> _Problem statement_
Copy everything in the LIN TV earnings report from "LIN TV Corp." down to "of $75.0 million for the second quarter of 2005." word for word.

LIN TV Corp. (NYSE:TVL), the parent of LIN Television Corporation,
today reported financial results for the quarter ended June 30,
2006. Net revenues for the second quarter of 2006 increased 17% to
$115.4 million compared to net revenues of $99.0 million in the
second quarter of 2005. Net revenues in 2006 include revenue from
seven stations acquired in 2005. On a pro forma basis, as if the
acquisition of these seven stations had occurred January 1, 2005,
pro forma net revenues increased 1% in the second quarter of 2006
compared to the second quarter of 2005. Total operating costs for
the second quarter of 2006 were $430.5 million compared to total
operating costs of $75.0 million for the second quarter of 2005.
Expenses for the second quarter of 2006 included expenses of the
stations acquired in 2005 as well as an impairment charge of $333.6
million related to the impairment of goodwill and broadcast
licenses. Direct operating expenses, selling, general and
administrative expenses and corporate overhead included stock-based
compensation of $3.6 million and $0.6 million for the quarters
ended June 30, 2006 and 2005, respectively, pursuant to SFAS
123(R), "Share Based Payment." Corporate overhead expense increased
to $12.8 million in the second quarter of 2006 from $5.1 million in
the second quarter of 2005. Corporate overhead expense in the
second quarter of 2006 included a $5.6 million charge, excluding
stock-based compensation, related to the retirement of the
Company's former Chief Executive Officer. Operating loss for the
second quarter of 2006 was $315.1 million compared to operating
income of $24.0 million for the second quarter of 2005. Net loss
for the second quarter of 2006 was $244.4 million, or $4.87 per
diluted share, compared to a net income of $10.1 million, or $0.17
per diluted share, in the second quarter of 2005. Net revenues for
the first half of 2006 increased 22% to $216.2 million compared to
net revenues of $177.9 million in the first half of 2005. Net
revenues in 2006 include revenue from seven stations acquired in
2005. On a pro forma basis as if the acquisition of these seven
stations had occurred January 1, 2005, pro forma net revenues
increased 3% in the first half of 2006 compared to the same period
in 2005. Net loss for the first half of 2006 was $248.7 million, or
$4.92 per diluted share, compared to $0.2 million, or $0.00 per
diluted share, for the first half of 2005. The net loss for the
first half of 2006 included expenses of the stations acquired in
2005 as well as an impairment charge of $333.6 million related to
the impairment of goodwill and broadcast licenses. The net loss for
the first half of 2005 included a pre-tax $12.3 million loss on the
early extinguishment of debt. Direct operating expenses, selling,
general and administrative expenses and corporate overhead included
stock-based compensation of $5.6 million and $1.8 million for the
six months ended June 30, 2006 and 2005, respectively, pursuant to
SFAS 123(R), "Share Based Payment." Capital expenditures for the
first half of 2006 were $5.6 million compared to $5.2 million in
the comparable 2005 period. The Company received $2.0 million in
capital distributions from equity investments for the first half of
2006 compared to $3.1 in the comparable 2005 period. CEO Comment
Vincent L. Sadusky, LIN TV's President and Chief Executive Officer,
said "We were pleased to have exceeded our revenue guidance for the
second quarter of 2006, led by better than expected political
revenue and revenue from our new stations. We expect political
advertising to increase demand and drive results in the second half
of 2006." Balance Sheet Total debt outstanding on June 30, 2006 was
$989.8 million, and cash and cash equivalent balances were $11.6
million on June 30, 2006. The Company's net consolidated leverage
as defined in its credit facility was approximately 7.2x as of June
30, 2006. Guidance Based on current pacings, LIN TV expects that
third quarter revenue will increase in the low 20% range compared
to net revenue of $91.0 million for the third quarter of 2005. The
Company expects same station revenue (on a pro forma basis as if
the acquisition of the seven stations had occurred January 1, 2005)

Extracted page text data

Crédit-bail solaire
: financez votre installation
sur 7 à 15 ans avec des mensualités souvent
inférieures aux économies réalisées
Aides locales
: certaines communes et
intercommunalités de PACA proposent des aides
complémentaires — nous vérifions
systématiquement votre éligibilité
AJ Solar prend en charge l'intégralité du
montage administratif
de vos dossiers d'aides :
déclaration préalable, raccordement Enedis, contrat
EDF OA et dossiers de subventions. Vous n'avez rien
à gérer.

---

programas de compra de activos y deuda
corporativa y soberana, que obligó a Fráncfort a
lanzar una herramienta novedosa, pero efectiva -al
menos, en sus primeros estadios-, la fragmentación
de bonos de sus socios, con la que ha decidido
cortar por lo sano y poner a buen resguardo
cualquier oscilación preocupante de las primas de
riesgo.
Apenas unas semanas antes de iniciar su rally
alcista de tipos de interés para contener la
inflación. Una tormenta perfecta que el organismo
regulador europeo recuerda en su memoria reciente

* * *

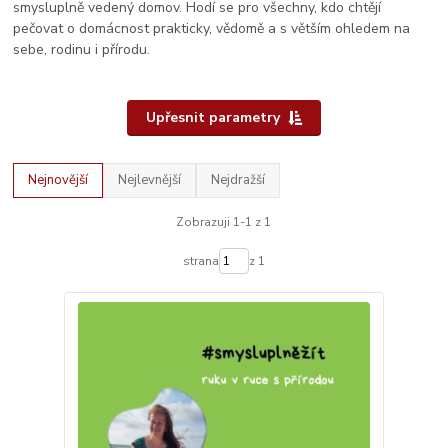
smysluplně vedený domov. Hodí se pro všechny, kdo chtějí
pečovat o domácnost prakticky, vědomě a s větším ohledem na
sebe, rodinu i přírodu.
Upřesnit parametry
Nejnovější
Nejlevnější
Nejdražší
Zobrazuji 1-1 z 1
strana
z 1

> _Solution below_
LIN TV Corp. (NYSE:TVL), the parent of LIN Television Corporation,
today reported financial results for the quarter ended June 30,
2006. Net revenues for the second quarter of 2006 increased 17% to
$115.4 million compared to net revenues of $99.0 million in the
second quarter of 2005. Net revenues in 2006 include revenue from
seven stations acquired in 2005. On a pro forma basis, as if the
acquisition of these seven stations had occurred January 1, 2005,
pro forma net revenues increased 1% in the second quarter of 2006
compared to the second quarter of 2005. Total operating costs for
the second quarter of 2006 were $430.5 million compared to total
operating costs of $75.0 million for the second quarter of 2005.